◆ **Given request**: Copy every line of the items below word for word, keeping their order from the first item through the last.

◆ **Supplied data**:
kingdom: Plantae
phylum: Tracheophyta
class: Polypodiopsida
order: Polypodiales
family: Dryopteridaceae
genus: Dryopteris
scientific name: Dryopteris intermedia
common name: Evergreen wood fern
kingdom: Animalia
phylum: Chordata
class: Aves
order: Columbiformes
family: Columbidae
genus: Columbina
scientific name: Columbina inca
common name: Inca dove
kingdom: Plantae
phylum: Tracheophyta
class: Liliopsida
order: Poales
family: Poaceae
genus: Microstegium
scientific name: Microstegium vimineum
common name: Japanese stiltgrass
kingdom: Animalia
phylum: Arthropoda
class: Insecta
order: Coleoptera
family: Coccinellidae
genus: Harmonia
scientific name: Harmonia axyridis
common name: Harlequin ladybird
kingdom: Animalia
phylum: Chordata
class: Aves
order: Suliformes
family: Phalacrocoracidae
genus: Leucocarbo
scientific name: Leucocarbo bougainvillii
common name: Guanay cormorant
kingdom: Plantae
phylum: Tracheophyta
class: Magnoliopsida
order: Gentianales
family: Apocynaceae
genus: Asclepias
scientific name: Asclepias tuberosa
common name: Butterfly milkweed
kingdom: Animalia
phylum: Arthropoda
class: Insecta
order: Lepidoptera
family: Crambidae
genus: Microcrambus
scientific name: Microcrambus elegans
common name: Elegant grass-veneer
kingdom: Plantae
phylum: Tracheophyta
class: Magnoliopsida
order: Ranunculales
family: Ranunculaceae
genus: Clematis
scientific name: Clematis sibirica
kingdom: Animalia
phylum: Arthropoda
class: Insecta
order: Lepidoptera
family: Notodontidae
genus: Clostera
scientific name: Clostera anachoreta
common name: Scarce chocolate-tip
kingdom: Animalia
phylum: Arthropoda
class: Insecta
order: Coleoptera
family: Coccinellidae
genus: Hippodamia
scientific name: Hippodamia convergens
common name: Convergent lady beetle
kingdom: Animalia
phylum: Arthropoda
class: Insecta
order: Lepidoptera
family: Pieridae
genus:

◆ **The reply**:
kingdom: Plantae
phylum: Tracheophyta
class: Polypodiopsida
order: Polypodiales
family: Dryopteridaceae
genus: Dryopteris
scientific name: Dryopteris intermedia
common name: Evergreen wood fern
kingdom: Animalia
phylum: Chordata
class: Aves
order: Columbiformes
family: Columbidae
genus: Columbina
scientific name: Columbina inca
common name: Inca dove
kingdom: Plantae
phylum: Tracheophyta
class: Liliopsida
order: Poales
family: Poaceae
genus: Microstegium
scientific name: Microstegium vimineum
common name: Japanese stiltgrass
kingdom: Animalia
phylum: Arthropoda
class: Insecta
order: Coleoptera
family: Coccinellidae
genus: Harmonia
scientific name: Harmonia axyridis
common name: Harlequin ladybird
kingdom: Animalia
phylum: Chordata
class: Aves
order: Suliformes
family: Phalacrocoracidae
genus: Leucocarbo
scientific name: Leucocarbo bougainvillii
common name: Guanay cormorant
kingdom: Plantae
phylum: Tracheophyta
class: Magnoliopsida
order: Gentianales
family: Apocynaceae
genus: Asclepias
scientific name: Asclepias tuberosa
common name: Butterfly milkweed
kingdom: Animalia
phylum: Arthropoda
class: Insecta
order: Lepidoptera
family: Crambidae
genus: Microcrambus
scientific name: Microcrambus elegans
common name: Elegant grass-veneer
kingdom: Plantae
phylum: Tracheophyta
class: Magnoliopsida
order: Ranunculales
family: Ranunculaceae
genus: Clematis
scientific name: Clematis sibirica
kingdom: Animalia
phylum: Arthropoda
class: Insecta
order: Lepidoptera
family: Notodontidae
genus: Clostera
scientific name: Clostera anachoreta
common name: Scarce chocolate-tip
kingdom: Animalia
phylum: Arthropoda
class: Insecta
order: Coleoptera
family: Coccinellidae
genus: Hippodamia
scientific name: Hippodamia convergens
common name: Convergent lady beetle
kingdom: Animalia
phylum: Arthropoda
class: Insecta
order: Lepidoptera
family: Pieridae
genus:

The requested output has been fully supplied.